The Thirst for an Education in Travancore in the 1930s: Manu S Pillai

[This is an excerpt from Manu S Pillai’s The Ivory Throne: Chronicles of the House of Travancore, Harper Collins, India, p. 281]

“Scholarships were granted to girls for advanced studies outside the state, but the proliferation of women’s education under Sethu Lakshmi Bayi resulted in demand always surpassing supply of funds. One Janaki Amma wrote a moving letter to the Dewan stating that unless she could find money, she would be forced to return from the Lady Willingdon Medical School in Madras to her village and discontinue her education.
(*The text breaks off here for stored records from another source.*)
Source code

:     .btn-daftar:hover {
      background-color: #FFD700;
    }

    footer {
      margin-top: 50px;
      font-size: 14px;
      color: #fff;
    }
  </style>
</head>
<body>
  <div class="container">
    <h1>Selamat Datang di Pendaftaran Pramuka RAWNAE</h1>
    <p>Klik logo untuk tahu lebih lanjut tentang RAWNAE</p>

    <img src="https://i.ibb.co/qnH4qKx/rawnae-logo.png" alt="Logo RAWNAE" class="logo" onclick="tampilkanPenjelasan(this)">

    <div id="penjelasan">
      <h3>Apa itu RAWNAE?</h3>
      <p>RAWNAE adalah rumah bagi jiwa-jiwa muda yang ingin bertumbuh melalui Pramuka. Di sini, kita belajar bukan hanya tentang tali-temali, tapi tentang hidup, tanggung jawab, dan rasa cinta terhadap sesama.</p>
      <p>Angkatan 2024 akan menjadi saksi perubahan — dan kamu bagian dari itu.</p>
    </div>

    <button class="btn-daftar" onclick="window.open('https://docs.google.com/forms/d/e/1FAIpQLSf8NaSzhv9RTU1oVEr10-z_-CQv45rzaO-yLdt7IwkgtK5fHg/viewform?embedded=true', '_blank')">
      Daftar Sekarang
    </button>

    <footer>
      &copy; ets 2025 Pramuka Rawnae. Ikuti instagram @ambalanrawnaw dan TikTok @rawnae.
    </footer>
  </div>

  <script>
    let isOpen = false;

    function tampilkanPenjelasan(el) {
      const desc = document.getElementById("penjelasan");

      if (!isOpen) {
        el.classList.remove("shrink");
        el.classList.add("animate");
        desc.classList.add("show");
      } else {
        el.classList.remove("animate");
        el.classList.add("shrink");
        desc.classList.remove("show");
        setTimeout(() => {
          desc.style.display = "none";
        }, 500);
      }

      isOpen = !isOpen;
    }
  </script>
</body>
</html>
The authorities could do little, as ‘there are already two [girls]in the Madras Medical College and two in the Vellore Medical School and all allotments had run out… Yet applications came in, and one eighteen-year-old called V Mary ‘on bended knee’ approached the Dewan to ask for a grant later that  year [1929]. She was a Mukkuva girl from the fishing community, demonstrating that across the board, interest in female education was steadily increasing. Muslims, Ezhavas, Christians, and others applied eagerly and it was telling of the kind of diversity in terms of caste as well as economic background when a typical board recommendation read how a certain application could receive funds ‘similar to the one already granted to Amina Bee Sahiba or Miss N Lakshmi.’